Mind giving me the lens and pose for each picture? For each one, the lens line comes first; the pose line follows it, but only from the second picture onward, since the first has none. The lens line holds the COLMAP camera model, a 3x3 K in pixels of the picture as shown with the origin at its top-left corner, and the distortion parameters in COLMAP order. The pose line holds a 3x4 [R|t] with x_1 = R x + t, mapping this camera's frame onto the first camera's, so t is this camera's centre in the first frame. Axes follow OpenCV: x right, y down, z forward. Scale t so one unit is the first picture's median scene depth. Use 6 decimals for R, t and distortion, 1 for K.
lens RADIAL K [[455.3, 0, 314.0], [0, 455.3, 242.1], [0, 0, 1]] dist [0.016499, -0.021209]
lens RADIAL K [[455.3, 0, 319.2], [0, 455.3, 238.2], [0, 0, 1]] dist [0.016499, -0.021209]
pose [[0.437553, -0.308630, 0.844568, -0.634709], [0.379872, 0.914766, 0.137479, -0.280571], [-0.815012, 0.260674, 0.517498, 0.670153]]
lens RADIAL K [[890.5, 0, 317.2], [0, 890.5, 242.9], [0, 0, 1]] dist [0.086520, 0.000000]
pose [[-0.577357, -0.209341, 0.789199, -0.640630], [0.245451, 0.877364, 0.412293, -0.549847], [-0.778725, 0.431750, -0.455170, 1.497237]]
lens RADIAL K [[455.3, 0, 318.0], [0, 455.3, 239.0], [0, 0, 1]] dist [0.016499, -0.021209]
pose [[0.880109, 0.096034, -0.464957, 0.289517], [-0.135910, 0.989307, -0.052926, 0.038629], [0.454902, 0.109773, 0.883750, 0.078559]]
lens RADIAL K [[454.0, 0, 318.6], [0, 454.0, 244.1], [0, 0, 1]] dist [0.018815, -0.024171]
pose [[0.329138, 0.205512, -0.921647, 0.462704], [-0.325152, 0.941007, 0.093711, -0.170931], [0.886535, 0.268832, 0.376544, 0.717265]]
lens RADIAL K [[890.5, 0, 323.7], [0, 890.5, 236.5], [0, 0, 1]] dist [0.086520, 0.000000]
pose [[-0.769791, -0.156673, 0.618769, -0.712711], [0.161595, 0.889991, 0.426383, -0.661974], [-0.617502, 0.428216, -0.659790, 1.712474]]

+++++

[The task] Copy all of the entries above verbatim.

[Your response]
Mind giving me the lens and pose for each picture? For each one, the lens line comes first; the pose line follows it, but only from the second picture onward, since the first has none. The lens line holds the COLMAP camera model, a 3x3 K in pixels of the picture as shown with the origin at its top-left corner, and the distortion parameters in COLMAP order. The pose line holds a 3x4 [R|t] with x_1 = R x + t, mapping this camera's frame onto the first camera's, so t is this camera's centre in the first frame. Axes follow OpenCV: x right, y down, z forward. Scale t so one unit is the first picture's median scene depth. Use 6 decimals for R, t and distortion, 1 for K.
lens RADIAL K [[455.3, 0, 314.0], [0, 455.3, 242.1], [0, 0, 1]] dist [0.016499, -0.021209]
lens RADIAL K [[455.3, 0, 319.2], [0, 455.3, 238.2], [0, 0, 1]] dist [0.016499, -0.021209]
pose [[0.437553, -0.308630, 0.844568, -0.634709], [0.379872, 0.914766, 0.137479, -0.280571], [-0.815012, 0.260674, 0.517498, 0.670153]]
lens RADIAL K [[890.5, 0, 317.2], [0, 890.5, 242.9], [0, 0, 1]] dist [0.086520, 0.000000]
pose [[-0.577357, -0.209341, 0.789199, -0.640630], [0.245451, 0.877364, 0.412293, -0.549847], [-0.778725, 0.431750, -0.455170, 1.497237]]
lens RADIAL K [[455.3, 0, 318.0], [0, 455.3, 239.0], [0, 0, 1]] dist [0.016499, -0.021209]
pose [[0.880109, 0.096034, -0.464957, 0.289517], [-0.135910, 0.989307, -0.052926, 0.038629], [0.454902, 0.109773, 0.883750, 0.078559]]
lens RADIAL K [[454.0, 0, 318.6], [0, 454.0, 244.1], [0, 0, 1]] dist [0.018815, -0.024171]
pose [[0.329138, 0.205512, -0.921647, 0.462704], [-0.325152, 0.941007, 0.093711, -0.170931], [0.886535, 0.268832, 0.376544, 0.717265]]
lens RADIAL K [[890.5, 0, 323.7], [0, 890.5, 236.5], [0, 0, 1]] dist [0.086520, 0.000000]
pose [[-0.769791, -0.156673, 0.618769, -0.712711], [0.161595, 0.889991, 0.426383, -0.661974], [-0.617502, 0.428216, -0.659790, 1.712474]]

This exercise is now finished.